Across the following data, state how many lines include the word "Arany". Provide the number alone.

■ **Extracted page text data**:
- - - - -
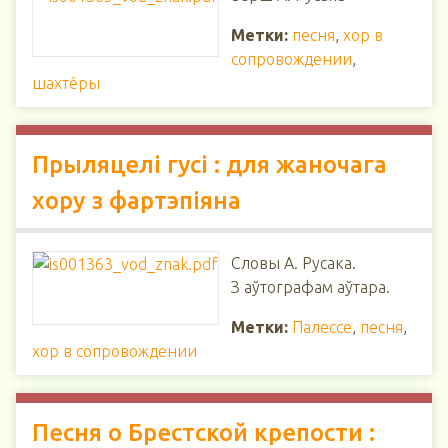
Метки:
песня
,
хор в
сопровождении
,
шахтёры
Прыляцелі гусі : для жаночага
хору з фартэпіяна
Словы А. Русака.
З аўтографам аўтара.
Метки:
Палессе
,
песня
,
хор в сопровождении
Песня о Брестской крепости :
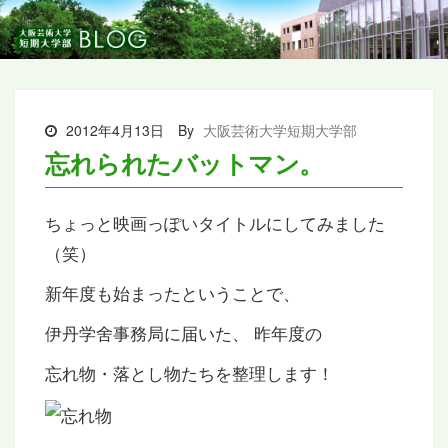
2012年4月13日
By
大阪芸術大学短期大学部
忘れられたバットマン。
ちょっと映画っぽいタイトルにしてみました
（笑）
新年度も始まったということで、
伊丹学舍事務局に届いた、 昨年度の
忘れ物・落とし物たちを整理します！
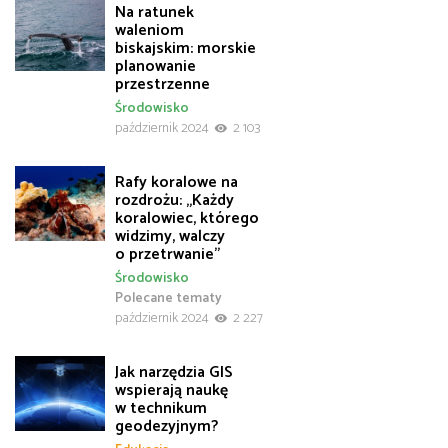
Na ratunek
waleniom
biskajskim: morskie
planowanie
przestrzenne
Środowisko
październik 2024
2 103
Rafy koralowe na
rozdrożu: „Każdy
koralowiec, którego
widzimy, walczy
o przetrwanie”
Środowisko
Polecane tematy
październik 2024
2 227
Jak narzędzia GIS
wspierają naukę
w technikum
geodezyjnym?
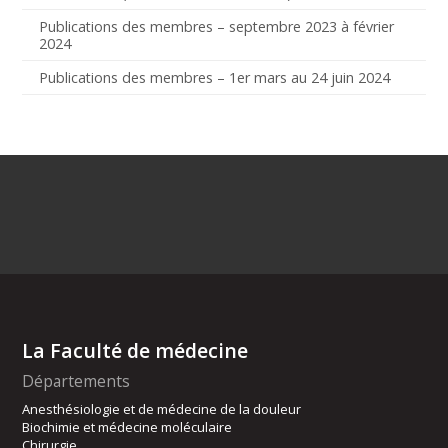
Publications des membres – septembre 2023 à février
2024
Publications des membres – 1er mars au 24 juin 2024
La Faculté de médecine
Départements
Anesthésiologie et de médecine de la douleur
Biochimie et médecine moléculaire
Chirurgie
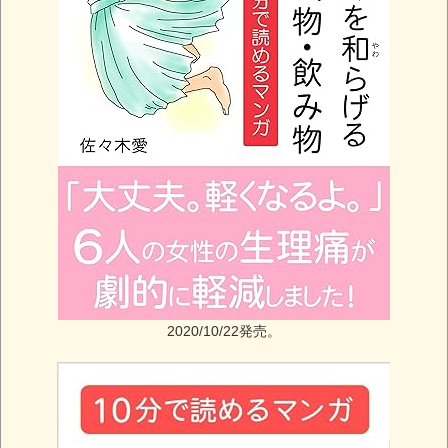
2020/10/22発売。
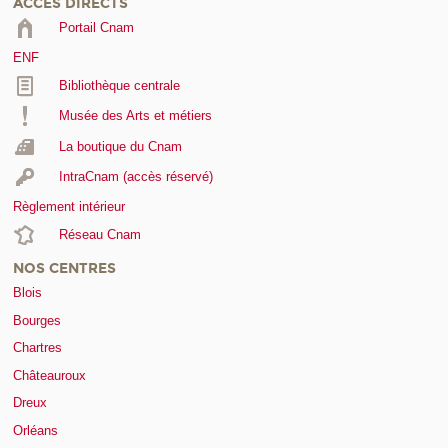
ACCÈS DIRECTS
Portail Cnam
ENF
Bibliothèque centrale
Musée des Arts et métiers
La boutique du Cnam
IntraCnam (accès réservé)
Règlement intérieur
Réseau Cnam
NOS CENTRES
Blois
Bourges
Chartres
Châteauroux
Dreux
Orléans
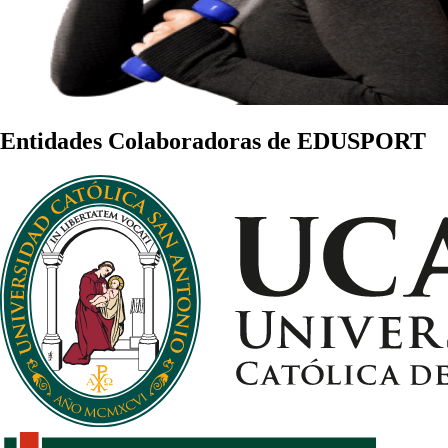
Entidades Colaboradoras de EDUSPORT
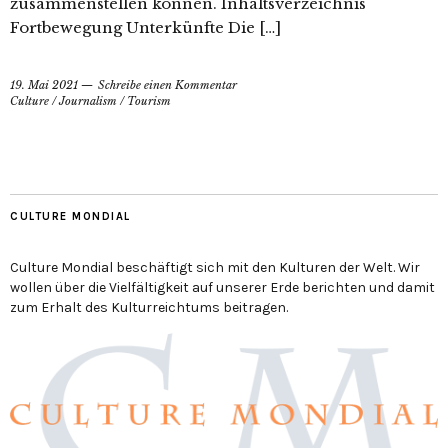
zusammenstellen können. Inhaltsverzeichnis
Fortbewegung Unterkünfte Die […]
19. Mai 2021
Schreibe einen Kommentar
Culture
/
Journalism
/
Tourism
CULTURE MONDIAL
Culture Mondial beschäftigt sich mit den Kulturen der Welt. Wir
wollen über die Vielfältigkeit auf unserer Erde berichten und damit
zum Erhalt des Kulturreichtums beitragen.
- - - - -
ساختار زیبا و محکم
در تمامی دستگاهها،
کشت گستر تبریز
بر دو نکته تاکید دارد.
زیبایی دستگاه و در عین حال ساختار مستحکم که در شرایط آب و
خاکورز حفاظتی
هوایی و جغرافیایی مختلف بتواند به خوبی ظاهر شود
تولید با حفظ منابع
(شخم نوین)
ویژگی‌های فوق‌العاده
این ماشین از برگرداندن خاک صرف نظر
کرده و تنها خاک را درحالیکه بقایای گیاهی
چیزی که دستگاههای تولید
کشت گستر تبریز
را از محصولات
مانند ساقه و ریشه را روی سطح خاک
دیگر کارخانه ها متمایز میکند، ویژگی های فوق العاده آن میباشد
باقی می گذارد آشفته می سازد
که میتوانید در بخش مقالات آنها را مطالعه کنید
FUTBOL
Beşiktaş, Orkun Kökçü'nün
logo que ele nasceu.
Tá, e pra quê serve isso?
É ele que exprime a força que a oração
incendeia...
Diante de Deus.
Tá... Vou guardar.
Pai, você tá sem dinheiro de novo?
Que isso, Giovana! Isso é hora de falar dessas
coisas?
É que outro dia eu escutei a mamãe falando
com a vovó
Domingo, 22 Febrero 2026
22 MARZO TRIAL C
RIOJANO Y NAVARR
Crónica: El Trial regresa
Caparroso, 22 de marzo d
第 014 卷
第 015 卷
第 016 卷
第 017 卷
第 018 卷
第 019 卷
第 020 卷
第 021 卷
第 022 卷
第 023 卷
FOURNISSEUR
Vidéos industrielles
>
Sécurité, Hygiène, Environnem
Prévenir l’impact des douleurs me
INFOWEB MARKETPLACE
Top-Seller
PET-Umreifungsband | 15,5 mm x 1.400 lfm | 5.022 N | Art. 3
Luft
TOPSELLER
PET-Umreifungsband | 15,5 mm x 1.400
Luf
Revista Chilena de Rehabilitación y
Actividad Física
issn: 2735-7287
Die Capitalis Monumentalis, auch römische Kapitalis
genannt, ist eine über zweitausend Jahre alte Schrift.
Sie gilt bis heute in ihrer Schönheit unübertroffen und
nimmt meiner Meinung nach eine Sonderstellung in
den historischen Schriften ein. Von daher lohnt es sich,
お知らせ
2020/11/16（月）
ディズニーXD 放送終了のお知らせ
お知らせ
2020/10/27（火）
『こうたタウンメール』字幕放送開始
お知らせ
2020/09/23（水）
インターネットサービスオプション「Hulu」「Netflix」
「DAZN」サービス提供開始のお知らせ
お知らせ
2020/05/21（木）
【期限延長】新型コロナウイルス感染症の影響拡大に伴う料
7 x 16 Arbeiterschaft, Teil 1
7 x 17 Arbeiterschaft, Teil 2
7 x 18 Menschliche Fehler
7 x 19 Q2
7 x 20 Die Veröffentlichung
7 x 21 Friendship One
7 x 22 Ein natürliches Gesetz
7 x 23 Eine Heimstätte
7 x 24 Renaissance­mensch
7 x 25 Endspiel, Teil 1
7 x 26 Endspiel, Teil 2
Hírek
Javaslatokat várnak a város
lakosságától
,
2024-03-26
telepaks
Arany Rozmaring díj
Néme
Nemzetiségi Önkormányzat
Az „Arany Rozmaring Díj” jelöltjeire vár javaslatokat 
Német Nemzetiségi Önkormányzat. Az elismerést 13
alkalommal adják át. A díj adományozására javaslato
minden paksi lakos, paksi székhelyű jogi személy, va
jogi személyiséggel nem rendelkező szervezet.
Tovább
- - - - -
■ **SOLUTION FOR THIS EXERCISE**: 2